The Alcove

“How is this Relevant?” And Who Wants to Know?

Two essays chip away at the question of “relevance,” one that is neither as straightforward nor as innocuous as it sounds.

By Nathan Pippenger

Over at The Hedgehog Review’s blog, Matthew Braswell notices that, nowadays, worries about “relevance” seem to afflict nearly everybody, from movie stars to students to politicians to entire generations (usually older ones). Any term deployed so promiscuously risks being emptied of meaning, but Braswell detects anxiety behind its ubiquity: “Why has relevance become so prominent as a goal and a de facto accomplishment? The uncertainty and instability that pervade contemporary economic and cultural life must play a role.…Most of us don’t know exactly what the future will require of us. All we can do is hope that we are somehow relevant to whatever is happening.”

The essential vagueness of such a goal—fashioning yourself so that you “matter” to whatever happens—creates an ideal vacuum to be filled by societal obsessions masquerading as common sense. Unsurprising, then, that demands for “relevance” usually circulate around those sectors of society that are conspicuously unsuccessful at, or uninterested in, generating either profit or fame.

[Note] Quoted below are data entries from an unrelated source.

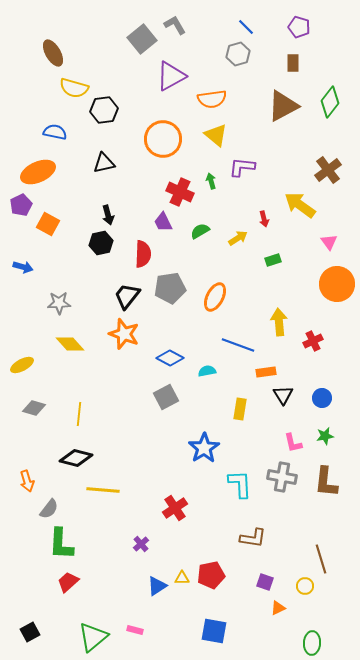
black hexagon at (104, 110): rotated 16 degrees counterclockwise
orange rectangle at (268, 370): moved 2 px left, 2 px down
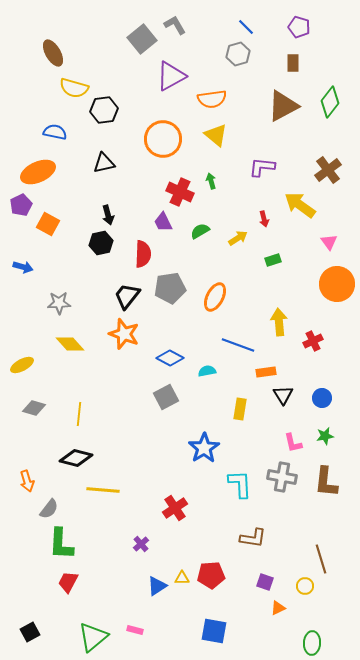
purple L-shape at (242, 167): moved 20 px right
red pentagon at (211, 575): rotated 8 degrees clockwise
red trapezoid at (68, 582): rotated 20 degrees counterclockwise
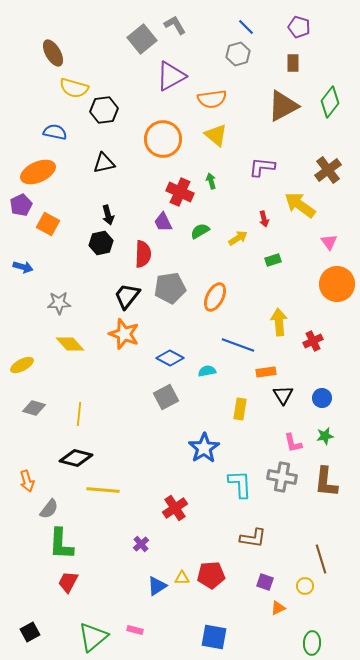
blue square at (214, 631): moved 6 px down
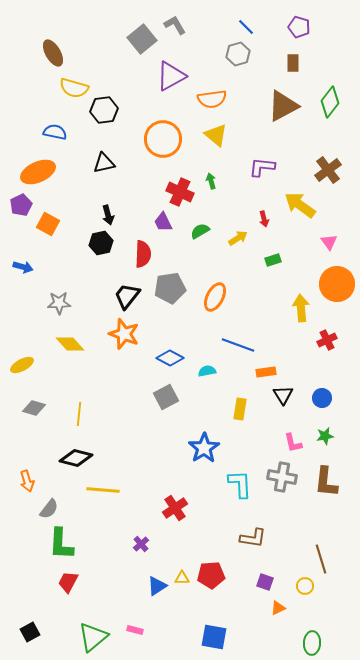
yellow arrow at (279, 322): moved 22 px right, 14 px up
red cross at (313, 341): moved 14 px right, 1 px up
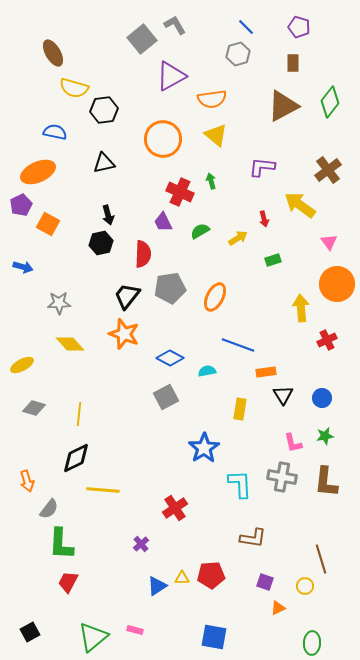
black diamond at (76, 458): rotated 40 degrees counterclockwise
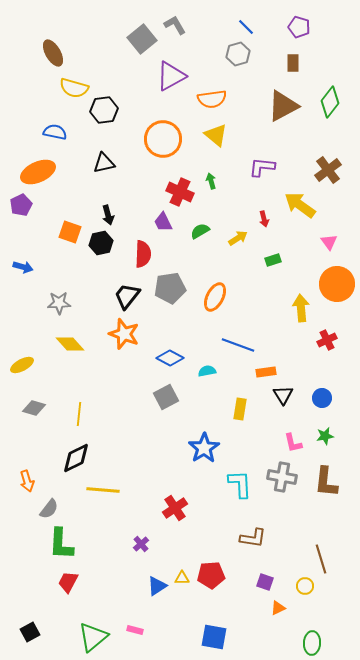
orange square at (48, 224): moved 22 px right, 8 px down; rotated 10 degrees counterclockwise
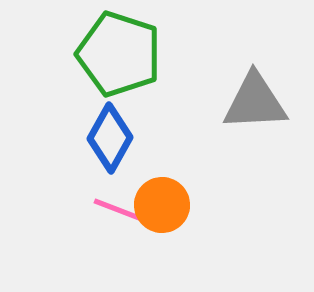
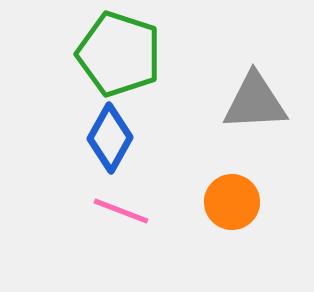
orange circle: moved 70 px right, 3 px up
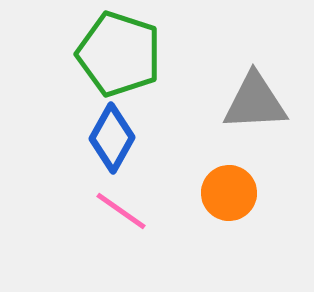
blue diamond: moved 2 px right
orange circle: moved 3 px left, 9 px up
pink line: rotated 14 degrees clockwise
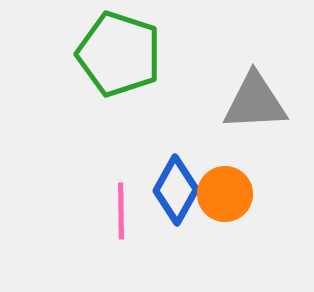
blue diamond: moved 64 px right, 52 px down
orange circle: moved 4 px left, 1 px down
pink line: rotated 54 degrees clockwise
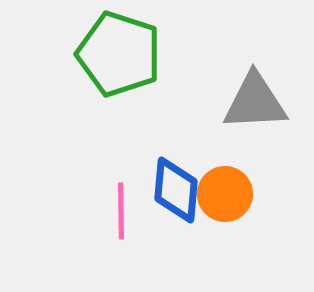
blue diamond: rotated 24 degrees counterclockwise
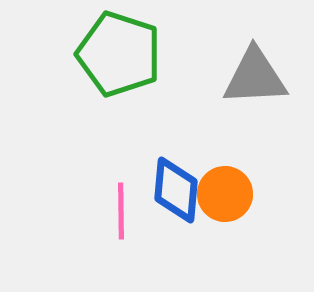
gray triangle: moved 25 px up
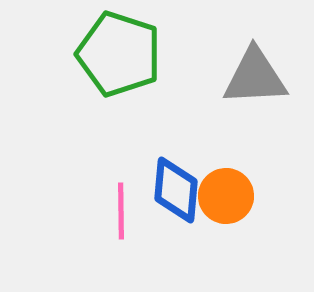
orange circle: moved 1 px right, 2 px down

Masquerading as a seemingly reasonable warning against obscurity and navel-gazing, the demand for relevance often betrays an unhealthy cultural single-mindedness, often functioning in practice as the demand that experts in one field be evaluated by somebody else’s standards—leading to an excess of short-term thinking and a tendency to instrumentalize nearly everything.

Braswell contends that the “pursuit of relevance” really blurs the boundaries between two ways in which we’re all “chasing a center”: the desperate search either to assure ourselves that people still care about us, or else to find economic stability—an assurance that people still value our talents and labor. But what about pursuits that produce neither fame nor wealth? For them, the question “how is this relevant?” is not really a question, and their fate is predictable enough. President Obama himself is not immune: as he infelicitously mused a couple of years ago, “folks can make a lot more, potentially, with skilled manufacturing or the trades than they might with an art history degree.” In a public mind that equates relevance with remuneration, the meaning of the remark was clear: What could be relevant to college students about art history? (Obama later apologized, distinguishing his point about career paths from an unintended dig at the “value of art history.”)

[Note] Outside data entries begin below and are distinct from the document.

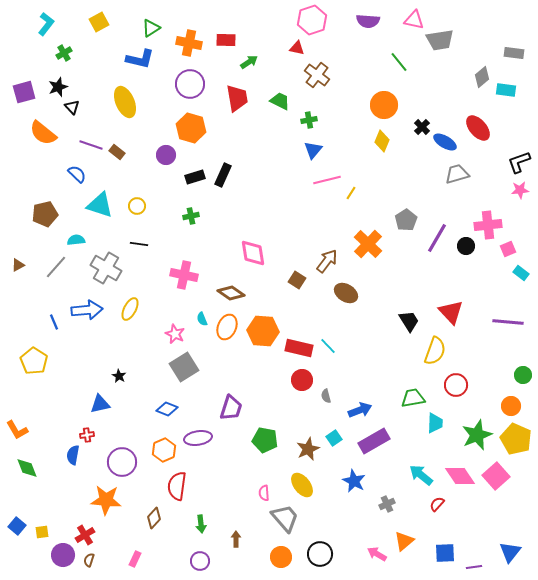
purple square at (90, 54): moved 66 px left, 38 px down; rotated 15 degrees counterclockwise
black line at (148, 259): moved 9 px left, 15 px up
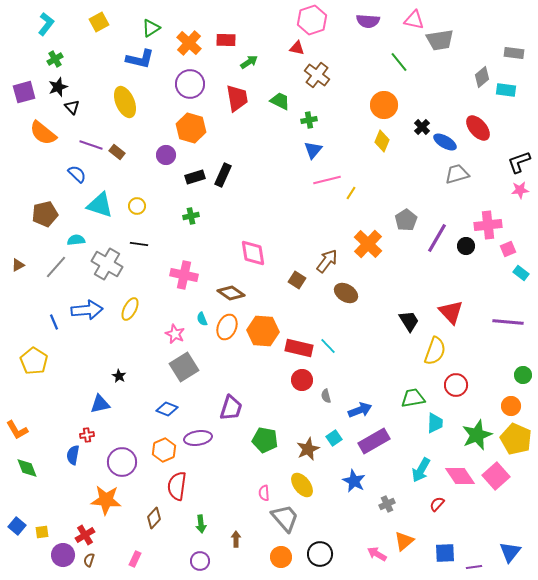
orange cross at (189, 43): rotated 30 degrees clockwise
green cross at (64, 53): moved 9 px left, 6 px down
gray cross at (106, 268): moved 1 px right, 4 px up
cyan arrow at (421, 475): moved 5 px up; rotated 100 degrees counterclockwise
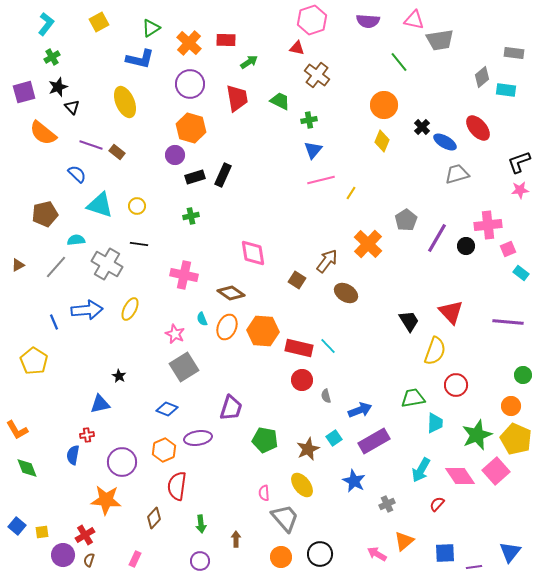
green cross at (55, 59): moved 3 px left, 2 px up
purple circle at (166, 155): moved 9 px right
pink line at (327, 180): moved 6 px left
pink square at (496, 476): moved 5 px up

The President’s remarks were an almost-unconscious repetition of a widespread attitude—one that puts large sectors of the university, and other similar institutions, on notice. And even academics whose work is closer to “relevance” than the besieged art historians are struggling to come up with a response. Take historians, whose expertise has been in high demand lately, due to its potential relevance to current events. As historian Jeremy Adelman notes in The Chronicle Review, some members of the profession have embraced this “crusade for relevance” that repositions historians as policy advisers: “America’s needs can give history relevance.”

Employing history in the service of better political judgment is all well and good, as Adelman readily admits. But as he also warns, it “represents only one slice of what historians have to offer.” What happens to historical eras deemed irrelevant? And what if that judgment changes—if “the lure of relevant history today” ultimately “squeeze[s] out the need for multiple histories tomorrow”?

There are other problems. For one thing, we’re overloading the idea of “relevance” with too many biases and assumptions that deserve further scrutiny. The next time a pursuit is threatened with the skeptical question, “How is this relevant?,” we should pause before beginning our standard litany about the professional benefits of studying English literature, or the reassurance that philosophy majors earn more than you’d think, or the ways in which STEM students can improve in their own field after a short tour through a seemingly-unrelated humanities discipline. Instead, we should try the response: “Relevant to whom? Relevant for what?” That response might rightly unsettle some of the careerist, instrumental assumptions that masquerade as a concern for relevance, and redirect the conversation toward the more fruitful question of what is worthwhile.